*** Block opens ***

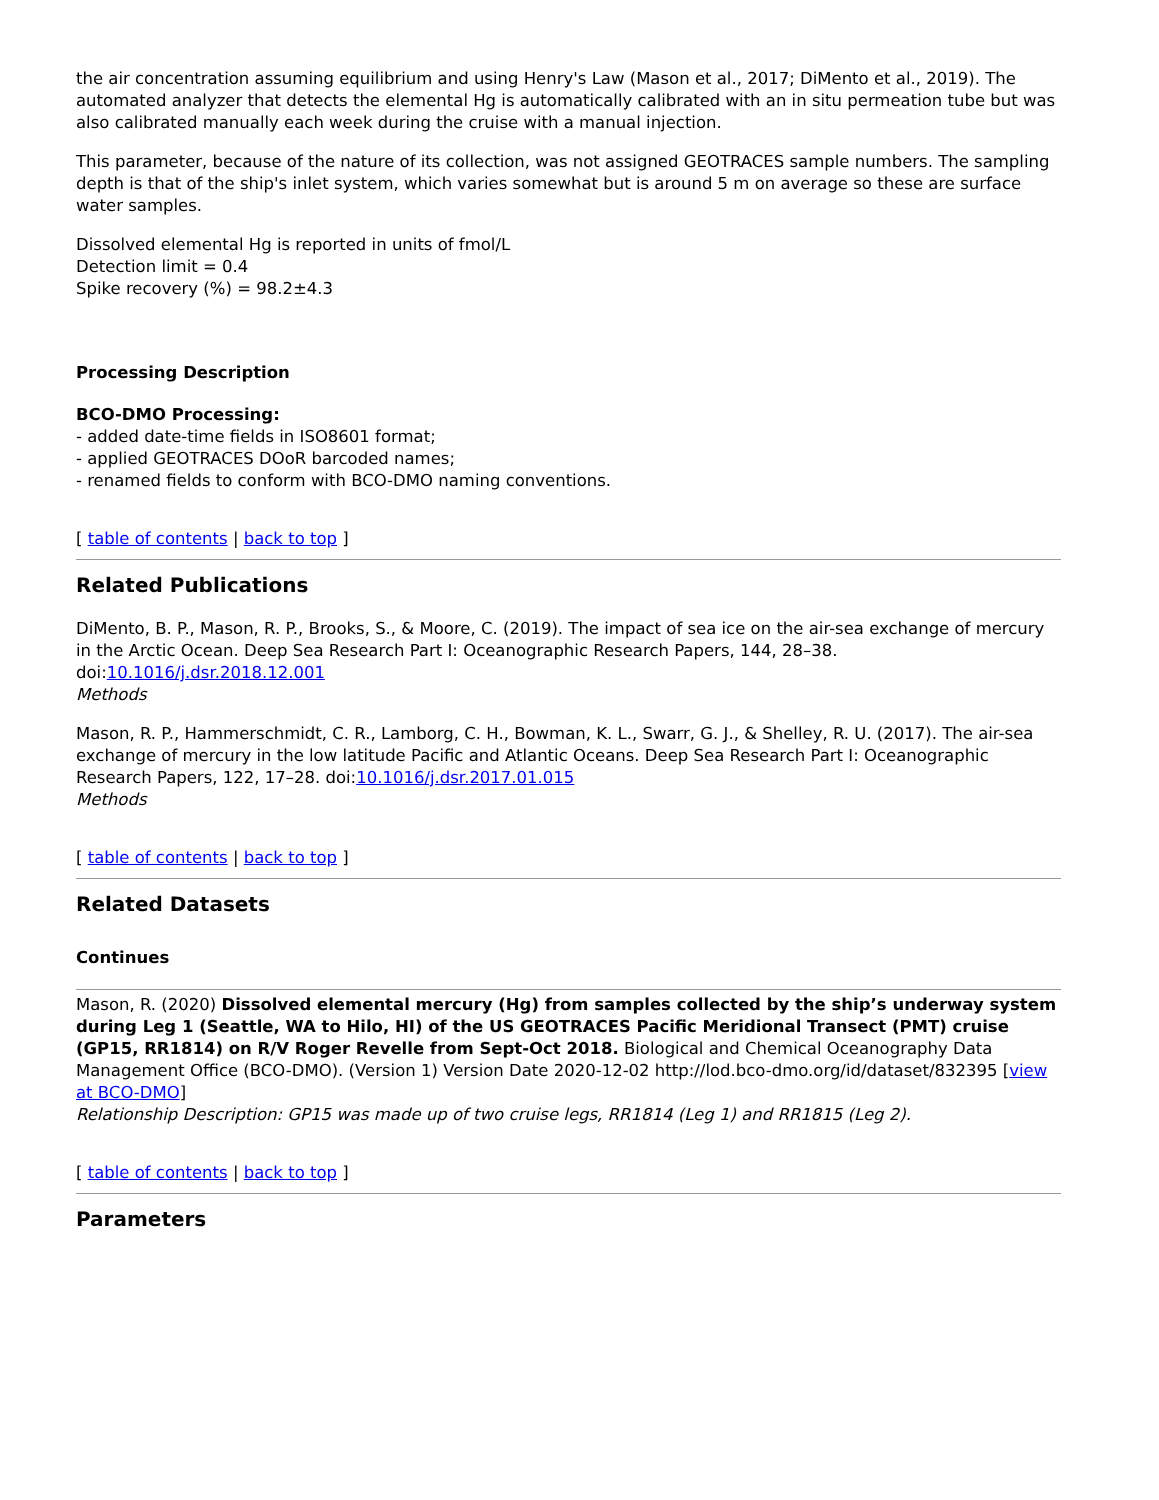the air concentration assuming equilibrium and using Henry's Law (Mason et al., 2017; DiMento et al., 2019). The automated analyzer that detects the elemental Hg is automatically calibrated with an in situ permeation tube but was also calibrated manually each week during the cruise with a manual injection.
This parameter, because of the nature of its collection, was not assigned GEOTRACES sample numbers. The sampling depth is that of the ship's inlet system, which varies somewhat but is around 5 m on average so these are surface water samples.
Dissolved elemental Hg is reported in units of fmol/L
Detection limit = 0.4
Spike recovery (%) = 98.2±4.3
Processing Description
BCO-DMO Processing:
- added date-time fields in ISO8601 format;
- applied GEOTRACES DOoR barcoded names;
- renamed fields to conform with BCO-DMO naming conventions.
[ table of contents | back to top ]
Related Publications
DiMento, B. P., Mason, R. P., Brooks, S., & Moore, C. (2019). The impact of sea ice on the air-sea exchange of mercury in the Arctic Ocean. Deep Sea Research Part I: Oceanographic Research Papers, 144, 28–38. doi:10.1016/j.dsr.2018.12.001
Methods
Mason, R. P., Hammerschmidt, C. R., Lamborg, C. H., Bowman, K. L., Swarr, G. J., & Shelley, R. U. (2017). The air-sea exchange of mercury in the low latitude Pacific and Atlantic Oceans. Deep Sea Research Part I: Oceanographic Research Papers, 122, 17–28. doi:10.1016/j.dsr.2017.01.015
Methods
[ table of contents | back to top ]
Related Datasets
Continues
Mason, R. (2020) Dissolved elemental mercury (Hg) from samples collected by the ship’s underway system during Leg 1 (Seattle, WA to Hilo, HI) of the US GEOTRACES Pacific Meridional Transect (PMT) cruise (GP15, RR1814) on R/V Roger Revelle from Sept-Oct 2018. Biological and Chemical Oceanography Data Management Office (BCO-DMO). (Version 1) Version Date 2020-12-02 http://lod.bco-dmo.org/id/dataset/832395 [view at BCO-DMO]
Relationship Description: GP15 was made up of two cruise legs, RR1814 (Leg 1) and RR1815 (Leg 2).
[ table of contents | back to top ]
Parameters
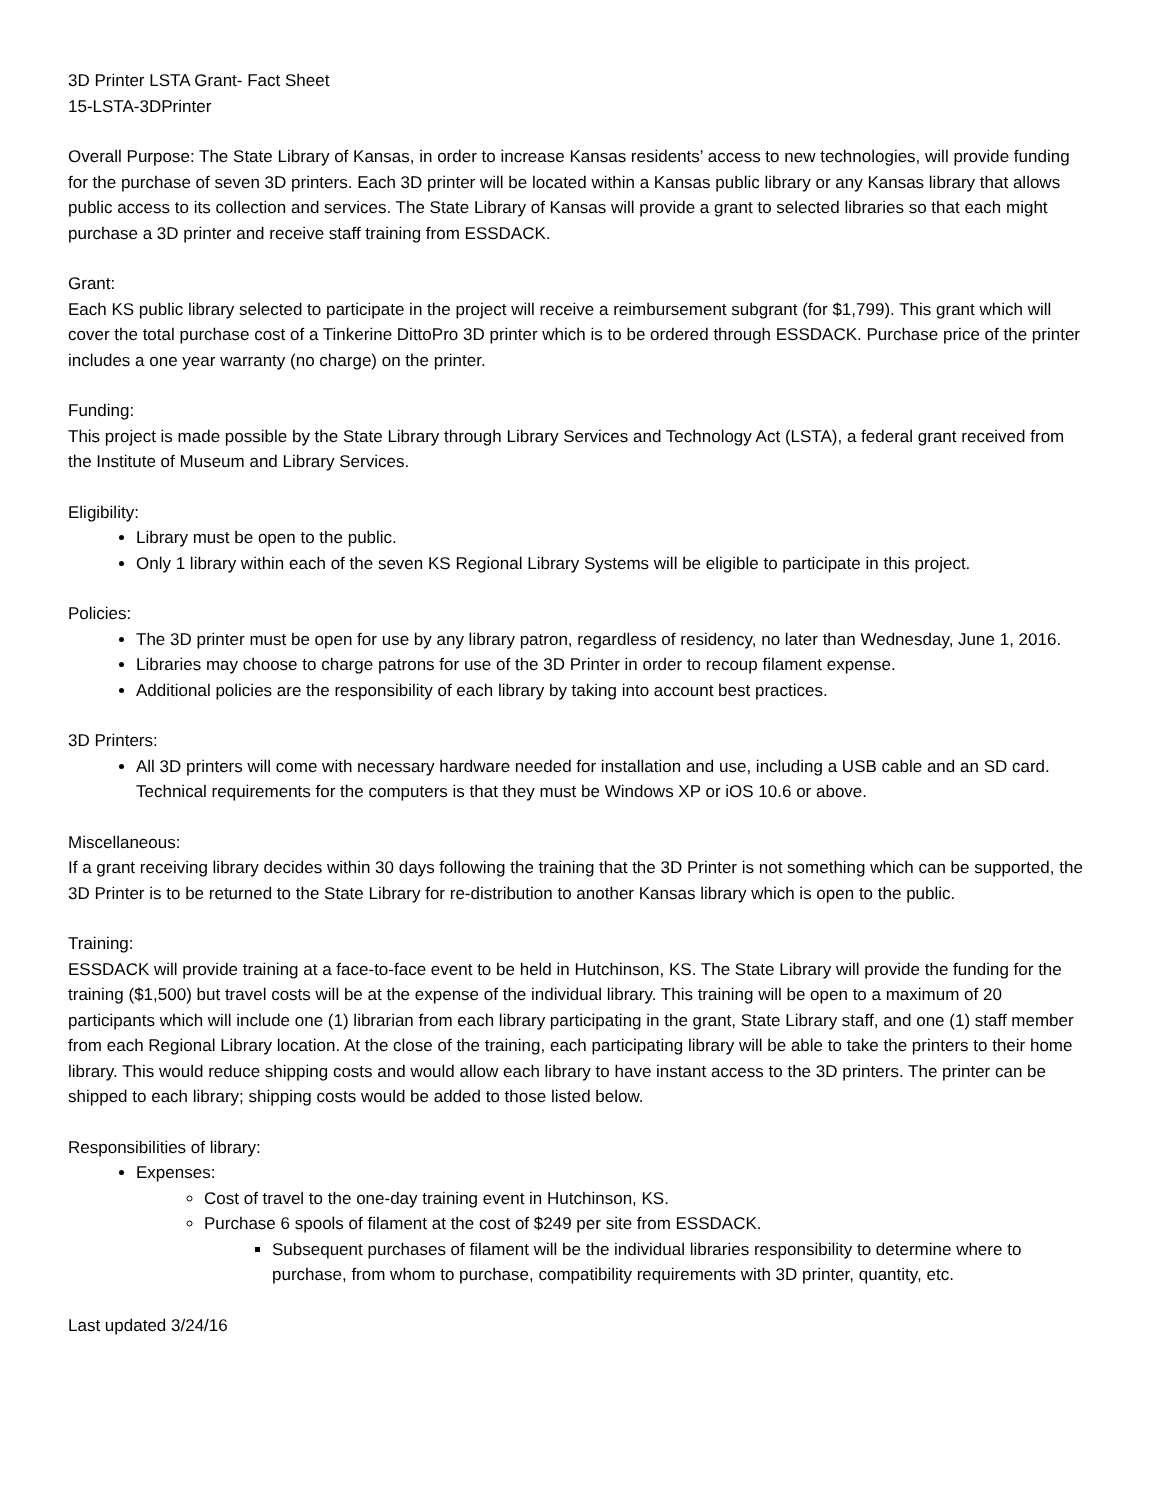3D Printer LSTA Grant- Fact Sheet
15-LSTA-3DPrinter
Overall Purpose: The State Library of Kansas, in order to increase Kansas residents’ access to new technologies, will provide funding for the purchase of seven 3D printers. Each 3D printer will be located within a Kansas public library or any Kansas library that allows public access to its collection and services. The State Library of Kansas will provide a grant to selected libraries so that each might purchase a 3D printer and receive staff training from ESSDACK.
Grant:
Each KS public library selected to participate in the project will receive a reimbursement subgrant (for $1,799). This grant which will cover the total purchase cost of a Tinkerine DittoPro 3D printer which is to be ordered through ESSDACK. Purchase price of the printer includes a one year warranty (no charge) on the printer.
Funding:
This project is made possible by the State Library through Library Services and Technology Act (LSTA), a federal grant received from the Institute of Museum and Library Services.
Eligibility:
Library must be open to the public.
Only 1 library within each of the seven KS Regional Library Systems will be eligible to participate in this project.
Policies:
The 3D printer must be open for use by any library patron, regardless of residency, no later than Wednesday, June 1, 2016.
Libraries may choose to charge patrons for use of the 3D Printer in order to recoup filament expense.
Additional policies are the responsibility of each library by taking into account best practices.
3D Printers:
All 3D printers will come with necessary hardware needed for installation and use, including a USB cable and an SD card. Technical requirements for the computers is that they must be Windows XP or iOS 10.6 or above.
Miscellaneous:
If a grant receiving library decides within 30 days following the training that the 3D Printer is not something which can be supported, the 3D Printer is to be returned to the State Library for re-distribution to another Kansas library which is open to the public.
Training:
ESSDACK will provide training at a face-to-face event to be held in Hutchinson, KS. The State Library will provide the funding for the training ($1,500) but travel costs will be at the expense of the individual library. This training will be open to a maximum of 20 participants which will include one (1) librarian from each library participating in the grant, State Library staff, and one (1) staff member from each Regional Library location. At the close of the training, each participating library will be able to take the printers to their home library. This would reduce shipping costs and would allow each library to have instant access to the 3D printers. The printer can be shipped to each library; shipping costs would be added to those listed below.
Responsibilities of library:
Expenses:
Cost of travel to the one-day training event in Hutchinson, KS.
Purchase 6 spools of filament at the cost of $249 per site from ESSDACK.
Subsequent purchases of filament will be the individual libraries responsibility to determine where to purchase, from whom to purchase, compatibility requirements with 3D printer, quantity, etc.
Last updated 3/24/16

*** Block closes ***

Task brief: Without the pictures, write out every entry exactly as it appears.

Solution:
the air concentration assuming equilibrium and using Henry's Law (Mason et al., 2017; DiMento et al., 2019). The automated analyzer that detects the elemental Hg is automatically calibrated with an in situ permeation tube but was also calibrated manually each week during the cruise with a manual injection.
This parameter, because of the nature of its collection, was not assigned GEOTRACES sample numbers. The sampling depth is that of the ship's inlet system, which varies somewhat but is around 5 m on average so these are surface water samples.
Dissolved elemental Hg is reported in units of fmol/L
Detection limit = 0.4
Spike recovery (%) = 98.2±4.3
Processing Description
BCO-DMO Processing:
- added date-time fields in ISO8601 format;
- applied GEOTRACES DOoR barcoded names;
- renamed fields to conform with BCO-DMO naming conventions.
[ table of contents | back to top ]
Related Publications
DiMento, B. P., Mason, R. P., Brooks, S., & Moore, C. (2019). The impact of sea ice on the air-sea exchange of mercury in the Arctic Ocean. Deep Sea Research Part I: Oceanographic Research Papers, 144, 28–38. doi:10.1016/j.dsr.2018.12.001
Methods
Mason, R. P., Hammerschmidt, C. R., Lamborg, C. H., Bowman, K. L., Swarr, G. J., & Shelley, R. U. (2017). The air-sea exchange of mercury in the low latitude Pacific and Atlantic Oceans. Deep Sea Research Part I: Oceanographic Research Papers, 122, 17–28. doi:10.1016/j.dsr.2017.01.015
Methods
[ table of contents | back to top ]
Related Datasets
Continues
Mason, R. (2020) Dissolved elemental mercury (Hg) from samples collected by the ship’s underway system during Leg 1 (Seattle, WA to Hilo, HI) of the US GEOTRACES Pacific Meridional Transect (PMT) cruise (GP15, RR1814) on R/V Roger Revelle from Sept-Oct 2018. Biological and Chemical Oceanography Data Management Office (BCO-DMO). (Version 1) Version Date 2020-12-02 http://lod.bco-dmo.org/id/dataset/832395 [view at BCO-DMO]
Relationship Description: GP15 was made up of two cruise legs, RR1814 (Leg 1) and RR1815 (Leg 2).
[ table of contents | back to top ]
Parameters
3D Printer LSTA Grant- Fact Sheet
15-LSTA-3DPrinter
Overall Purpose: The State Library of Kansas, in order to increase Kansas residents’ access to new technologies, will provide funding for the purchase of seven 3D printers. Each 3D printer will be located within a Kansas public library or any Kansas library that allows public access to its collection and services. The State Library of Kansas will provide a grant to selected libraries so that each might purchase a 3D printer and receive staff training from ESSDACK.
Grant:
Each KS public library selected to participate in the project will receive a reimbursement subgrant (for $1,799). This grant which will cover the total purchase cost of a Tinkerine DittoPro 3D printer which is to be ordered through ESSDACK. Purchase price of the printer includes a one year warranty (no charge) on the printer.
Funding:
This project is made possible by the State Library through Library Services and Technology Act (LSTA), a federal grant received from the Institute of Museum and Library Services.
Eligibility:
Library must be open to the public.
Only 1 library within each of the seven KS Regional Library Systems will be eligible to participate in this project.
Policies:
The 3D printer must be open for use by any library patron, regardless of residency, no later than Wednesday, June 1, 2016.
Libraries may choose to charge patrons for use of the 3D Printer in order to recoup filament expense.
Additional policies are the responsibility of each library by taking into account best practices.
3D Printers:
All 3D printers will come with necessary hardware needed for installation and use, including a USB cable and an SD card. Technical requirements for the computers is that they must be Windows XP or iOS 10.6 or above.
Miscellaneous:
If a grant receiving library decides within 30 days following the training that the 3D Printer is not something which can be supported, the 3D Printer is to be returned to the State Library for re-distribution to another Kansas library which is open to the public.
Training:
ESSDACK will provide training at a face-to-face event to be held in Hutchinson, KS. The State Library will provide the funding for the training ($1,500) but travel costs will be at the expense of the individual library. This training will be open to a maximum of 20 participants which will include one (1) librarian from each library participating in the grant, State Library staff, and one (1) staff member from each Regional Library location. At the close of the training, each participating library will be able to take the printers to their home library. This would reduce shipping costs and would allow each library to have instant access to the 3D printers. The printer can be shipped to each library; shipping costs would be added to those listed below.
Responsibilities of library:
Expenses:
Cost of travel to the one-day training event in Hutchinson, KS.
Purchase 6 spools of filament at the cost of $249 per site from ESSDACK.
Subsequent purchases of filament will be the individual libraries responsibility to determine where to purchase, from whom to purchase, compatibility requirements with 3D printer, quantity, etc.
Last updated 3/24/16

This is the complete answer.